Ce projet a mobilisé l’ensemble des équipes de la SETF et de l’institution, qui se sont investies avec responsabilité, rigueur et détermination. Leur engagement a permis de constituer un dossier de près de 1000 pages, solidement construit, documenté et enrichi par des études et expertises externes.
Notre modèle économique et organisationnel, spécifique à la filière hippique française, est complexe. Il a donc fallu faire preuve de pédagogie pour en expliquer les enjeux. Nous avons pu compter sur des interlocuteurs à l’écoute, avec lesquels les échanges ont toujours été de grande qualité. Leur volonté de voir la SETF rester à Paris a été manifeste, et nous les en remercions.
Cette étape franchie marque surtout le début d’un nouveau chapitre
Est-ce surtout la fin d’un processus ou le début d’un nouveau ?
Cette étape franchie marque la conclusion d’un travail de longue haleine, mais surtout le début d’un nouveau chapitre. La concession obtenue pour 30 ans ouvre un horizon de long terme, qui doit nous permettre de développer des projets ambitieux et d'ouvrir ce lieu emblématique de l'Est parisien à de nouvelles pratiques. Ces cinq années de préparation ont fait émerger de nombreuses pistes de transformation. Il nous appartient désormais de les affiner, d’en évaluer la pertinence et de les mettre en œuvre progressivement, dans une dynamique de modernisation durable.
Quelles sont les prochaines échéances et comment va se construire le Vincennes du futur ?

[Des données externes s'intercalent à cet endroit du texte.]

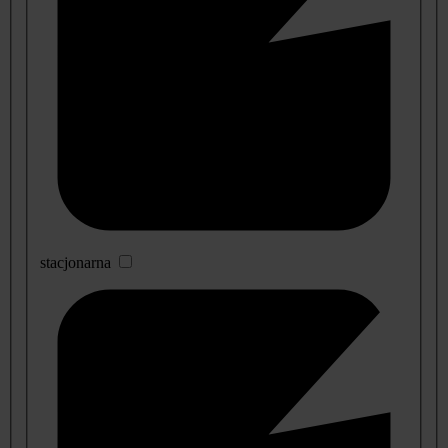
stacjonarna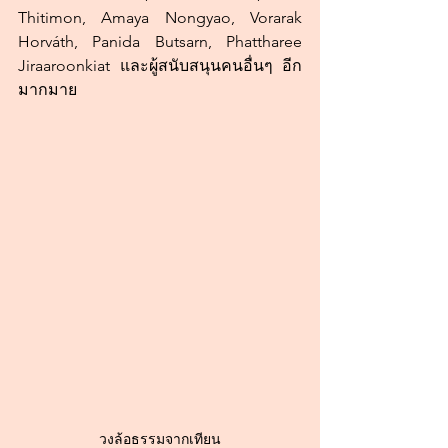
Thitimon, Amaya Nongyao, Vorarak 
Horváth, Panida Butsarn, Phattharee 
Jiraaroonkiat และผู้สนับสนุนคนอื่นๆ อีก
มากมาย
วงล้อธรรมจากเทียน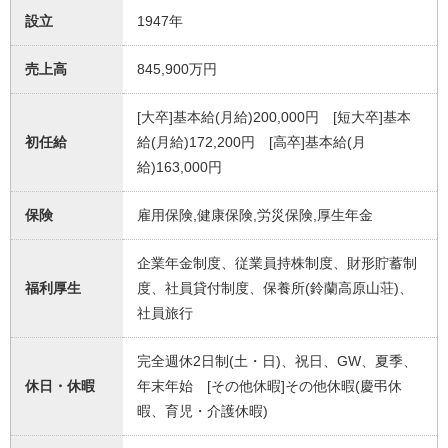
設立
1947年
売上高
845,900万円
[大卒]基本給(月給)200,000円 [短大卒]基本
初任給
給(月給)172,200円 [高卒]基本給(月
給)163,000円
保険
雇用保険,健康保険,労災保険,厚生年金
企業年金制度、従業員持株制度、財形貯蓄制
福利厚生
度、社員貸付制度、保養所(鈴蘭高原山荘)、
社員旅行
完全週休2日制(土・日)、祝日、GW、夏季、
休日・休暇
年末年始 [その他休暇]その他休暇(慶弔休
暇、育児・介護休暇)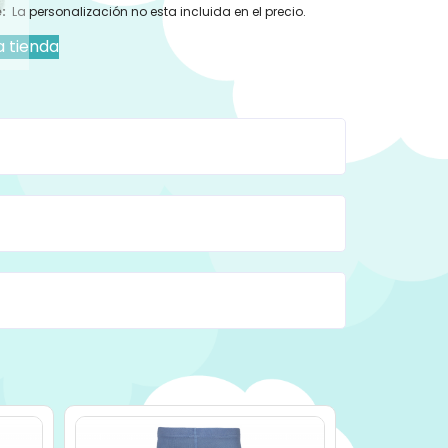
:
La personalización no esta incluida en el precio.
a tienda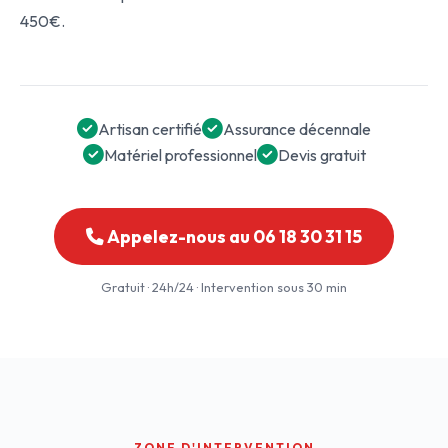
450€.
Artisan certifié
Assurance décennale
Matériel professionnel
Devis gratuit
Appelez-nous au 06 18 30 31 15
Gratuit · 24h/24 · Intervention sous 30 min
ZONE D'INTERVENTION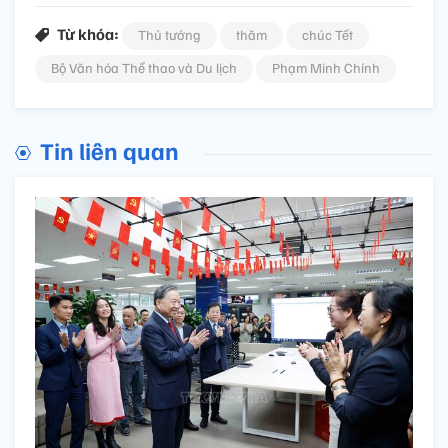
Từ khóa:
Thủ tướng
thăm
chúc Tết
Bộ Văn hóa Thể thao và Du lịch
Phạm Minh Chính
Tin liên quan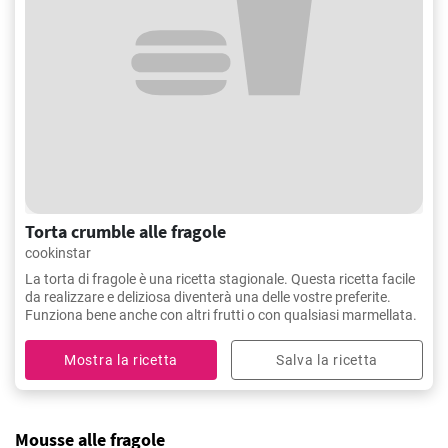
Torta crumble alle fragole
cookinstar
La torta di fragole è una ricetta stagionale. Questa ricetta facile
da realizzare e deliziosa diventerà una delle vostre preferite.
Funziona bene anche con altri frutti o con qualsiasi marmellata.
Mostra la ricetta
Salva la ricetta
Mousse alle fragole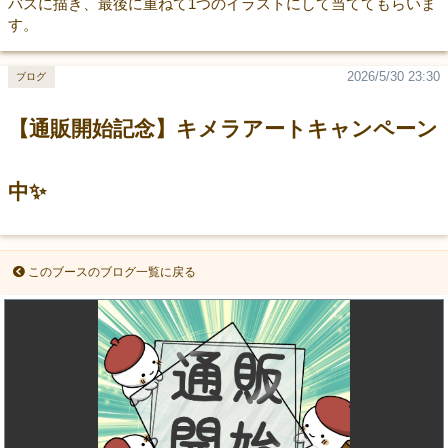
バスに描き、最後に重ねて1つのイラストにして当ててもらいま
す。
2026/5/30 23:30
ブログ
【通販開始記念】キメラアートキャンペーン
中✨
このブースのブログ一覧に戻る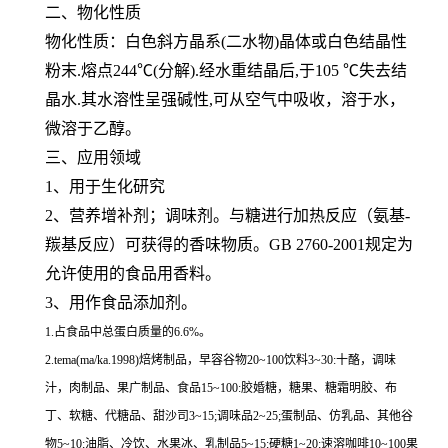
二、物化性质
物化性质：白色斜方晶系(二水物)晶体或白色结晶性
粉末.熔点244℃(分解).经水重结晶后,于105 ℃失去结
晶水.其水溶性呈强碱性,可从空气中吸收，溶于水，
微溶于乙醇。
三、应用领域
1、用于生化研究
2、营养增补剂；调味剂。与糖进行加热反应（氨基-
羰基反应）可获得的香味物质。GB 2760-2001规定为
允许使用的食品用香料。
3、用作食品添加剂。
1.占食品中总蛋白质量的6.6%。
2.tema(ma/ka.1998)焙烤制品，早容谷物20~100饮料3~30:十酪，调味
汁，肉制品、果广制品、食品15~100:胶婚糖，糖果、糖霜明胶、布
丁、软糖、代糖品、甜沙司3~15;调味品2~25;蛋制品、仿乳品、其他谷
物5~10;油脂、冷饮、水果冰、乳制品5~15;硬糖1~20;速溶咖啡10~100果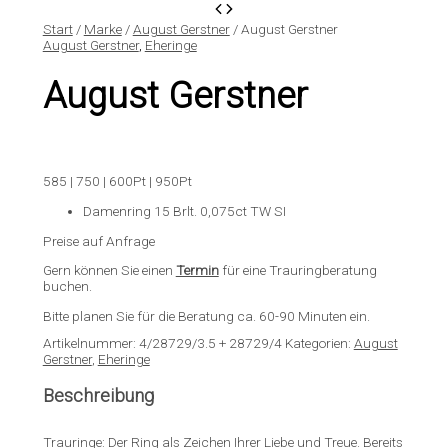
Start
/
Marke
/
August Gerstner
/ August Gerstner
August Gerstner
,
Eheringe
August Gerstner
585 | 750 | 600Pt | 950Pt
Damenring 15 Brlt. 0,075ct TW SI
Preise auf Anfrage
Gern können Sie einen
Termin
für eine Trauringberatung
buchen.
Bitte planen Sie für die Beratung ca. 60-90 Minuten ein.
Artikelnummer:
4/28729/3.5 + 28729/4
Kategorien:
August
Gerstner
,
Eheringe
Beschreibung
Trauringe: Der Ring als Zeichen Ihrer Liebe und Treue. Bereits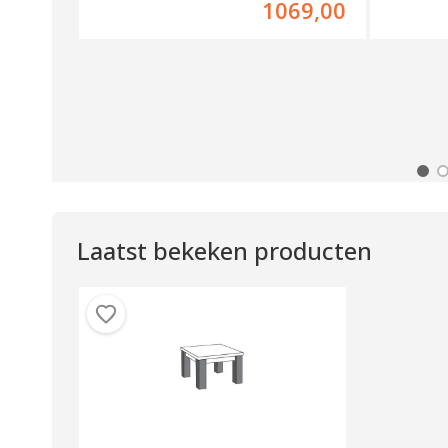
29,00
1069,00
Laatst bekeken producten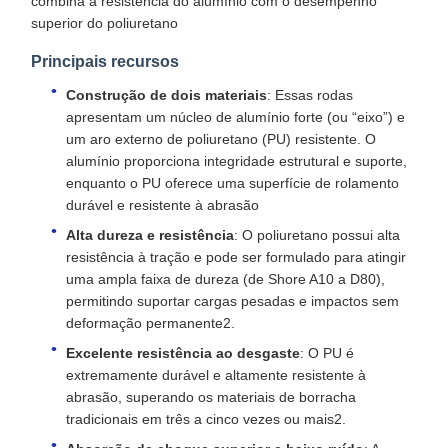
combina a resistência do alumínio com o desempenho
superior do poliuretano
Principais recursos
Construção de dois materiais
: Essas rodas
apresentam um núcleo de alumínio forte (ou “eixo”) e
um aro externo de poliuretano (PU) resistente. O
alumínio proporciona integridade estrutural e suporte,
enquanto o PU oferece uma superfície de rolamento
durável e resistente à abrasão
Alta dureza e resistência
: O poliuretano possui alta
resistência à tração e pode ser formulado para atingir
uma ampla faixa de dureza (de Shore A10 a D80),
permitindo suportar cargas pesadas e impactos sem
deformação permanente2.
Excelente resistência ao desgaste
: O PU é
extremamente durável e altamente resistente à
abrasão, superando os materiais de borracha
tradicionais em três a cinco vezes ou mais2.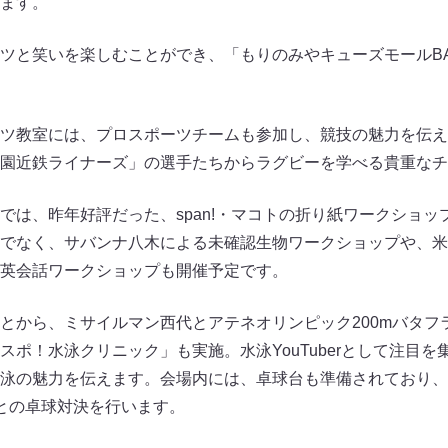
ます。
ツと笑いを楽しむことができ、「もりのみやキューズモールB
ツ教室には、プロスポーツチームも参加し、競技の魅力を伝え
園近鉄ライナーズ」の選手たちからラグビーを学べる貴重なチ
では、昨年好評だった、span!・マコトの折り紙ワークショッ
でなく、サバンナ八木による未確認生物ワークショップや、米
英会話ワークショップも開催予定です。
とから、ミサイルマン西代とアテネオリンピック200mバタフ
スポ！水泳クリニック」も実施。水泳YouTuberとして注目
泳の魅力を伝えます。会場内には、卓球台も準備されており、
との卓球対決を行います。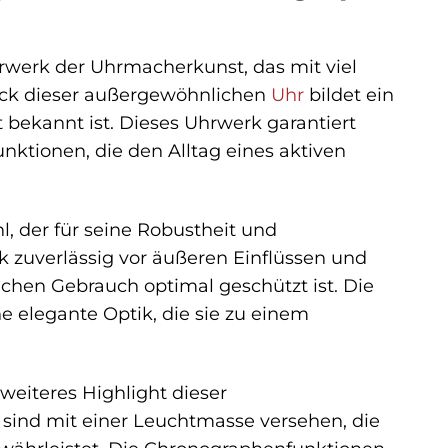
rwerk der Uhrmacherkunst, das mit viel
tück dieser außergewöhnlichen
Uhr
bildet ein
 bekannt ist. Dieses Uhrwerk garantiert
nktionen, die den Alltag eines aktiven
 der für seine Robustheit und
k zuverlässig vor äußeren Einflüssen und
lichen Gebrauch optimal geschützt ist. Die
e elegante Optik, die sie zu einem
weiteres Highlight dieser
 sind mit einer Leuchtmasse versehen, die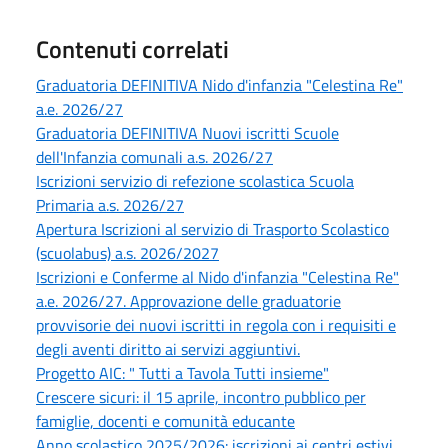
Contenuti correlati
Graduatoria DEFINITIVA Nido d'infanzia "Celestina Re"
a.e. 2026/27
Graduatoria DEFINITIVA Nuovi iscritti Scuole
dell'Infanzia comunali a.s. 2026/27
Iscrizioni servizio di refezione scolastica Scuola
Primaria a.s. 2026/27
Apertura Iscrizioni al servizio di Trasporto Scolastico
(scuolabus) a.s. 2026/2027
Iscrizioni e Conferme al Nido d'infanzia "Celestina Re"
a.e. 2026/27. Approvazione delle graduatorie
provvisorie dei nuovi iscritti in regola con i requisiti e
degli aventi diritto ai servizi aggiuntivi.
Progetto AIC: " Tutti a Tavola Tutti insieme"
Crescere sicuri: il 15 aprile, incontro pubblico per
famiglie, docenti e comunità educante
Anno scolastico 2025/2026: iscrizioni ai centri estivi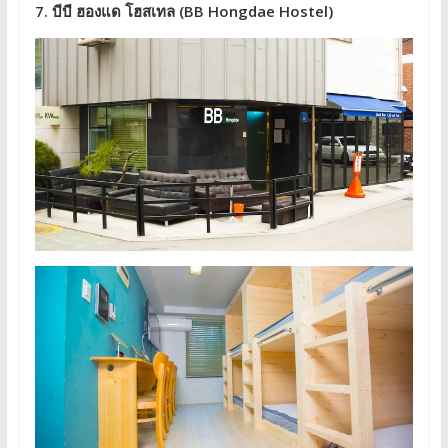
7. บีบี ฮองแด โฮสเทล (BB Hongdae Hostel)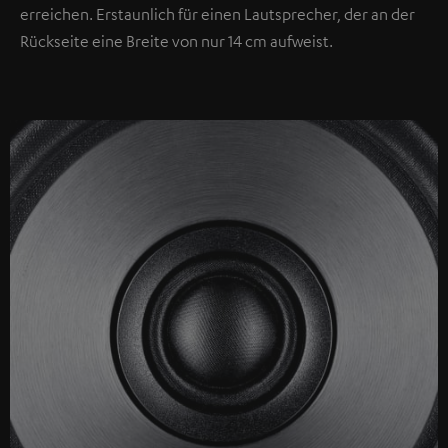
erreichen. Erstaunlich für einen Lautsprecher, der an der
Rückseite eine Breite von nur 14 cm aufweist.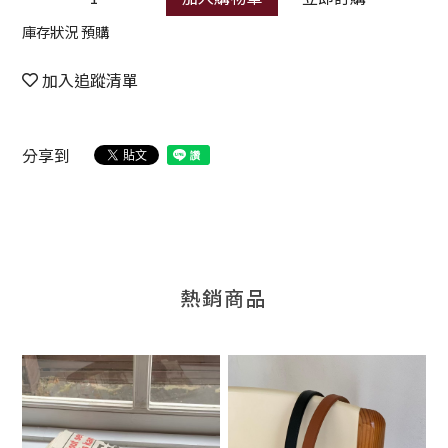
庫存狀況 預購
加入追蹤清單
分享到
熱銷商品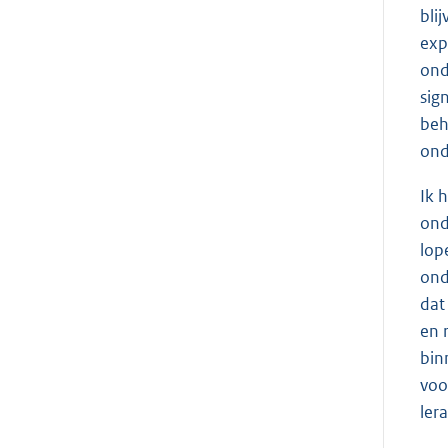
bli
exp
ond
sig
beh
ond
Ik 
ond
lop
ond
dat
en 
bin
voo
ler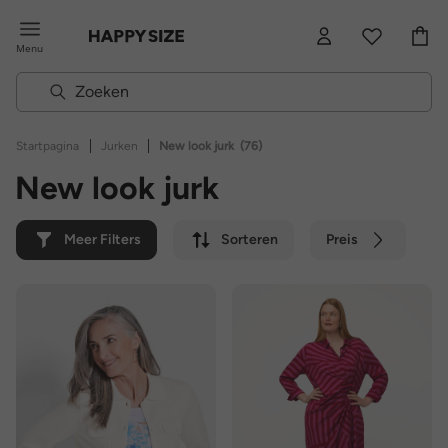
Menu
|
|
Startpagina
Jurken
New look jurk
(76)
New look jurk
Meer Filters
Sorteren
Preis
Kleur
Merk
Duurzaam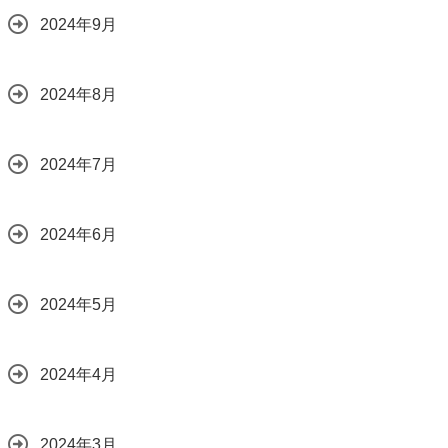
2024年9月
2024年8月
2024年7月
2024年6月
2024年5月
2024年4月
2024年3月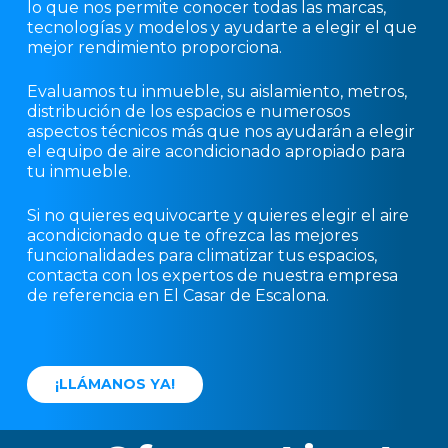
lo que nos permite conocer todas las marcas,
tecnologías y modelos y ayudarte a elegir el que
mejor rendimiento proporciona.
Evaluamos tu inmueble, su aislamiento, metros,
distribución de los espacios e numerosos
aspectos técnicos más que nos ayudarán a elegir
el equipo de aire acondicionado apropiado para
tu inmueble.
Si no quieres equivocarte y quieres elegir el aire
acondicionado que te ofrezca las mejores
funcionalidades para climatizar tus espacios,
contacta con los expertos de nuestra empresa
de referencia en El Casar de Escalona.
¡
L
L
Á
M
A
N
O
S
Y
A
!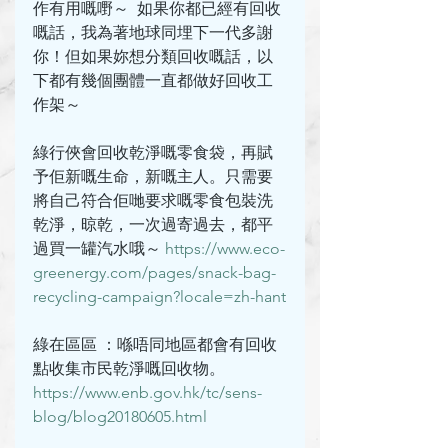
作有用嘅嘢～  如果你都已經有回收
嘅話，我為著地球同埋下一代多謝
你！但如果妳想分類回收嘅話，以
下都有幾個團體一直都做好回收工
作架～
綠行俠會回收乾淨嘅零食袋，再賦
予佢新嘅生命，新嘅主人。只需要
將自己符合佢哋要求嘅零食包裝洗
乾淨，晾乾，一次過寄過去，都平
過買一罐汽水哦～ 
https://www.eco-
greenergy.com/pages/snack-bag-
recycling-campaign?locale=zh-hant
綠在區區 ：喺唔同地區都會有回收
點收集市民乾淨嘅回收物。
https://www.enb.gov.hk/tc/sens-
blog/blog20180605.html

La transformation de l’hippodrome de Paris-Vincennes s’articulera en trois grandes étapes :
1. Une phase d’étude et de programmation (environ 2 ans) : elle portera sur la modernisation des bâtiments et la définition d’un projet stratégique pour faire de Paris-Vincennes un lieu de vie animé, sportif et culturel, tout en préservant son identité de haut lieu des courses de trot.
2. Une phase de travaux (environ 2 ans également) : menée en étroite collaboration avec la Ville de Paris, elle visera à adapter les infrastructures aux normes d'aujourd'hui et aux nouveaux usages.
3. La phase d’exploitation : une fois les aménagements réalisés, commencera un nouveau cycle d’exploitation, avec le développement des nouveaux usages dont il est encore trop tôt de préciser la nature.
Quel rôle pour Enghien dans ce nouveau contexte ?
Le site d’Enghien, dont nous sommes propriétaires, a été sérieusement étudié dans le cadre du dossier, et il représente une véritable opportunité de développement complémentaire. Les études menées ces derniers mois ont mis en lumière plusieurs scénarios possibles. Dans les mois à venir, ces hypothèses seront soumises au Conseil d’administration, afin de déterminer les orientations stratégiques futures pour ce site, en cohérence avec l’évolution de Paris-Vincennes et le contexte générale de l'Institution des Courses Hippiques.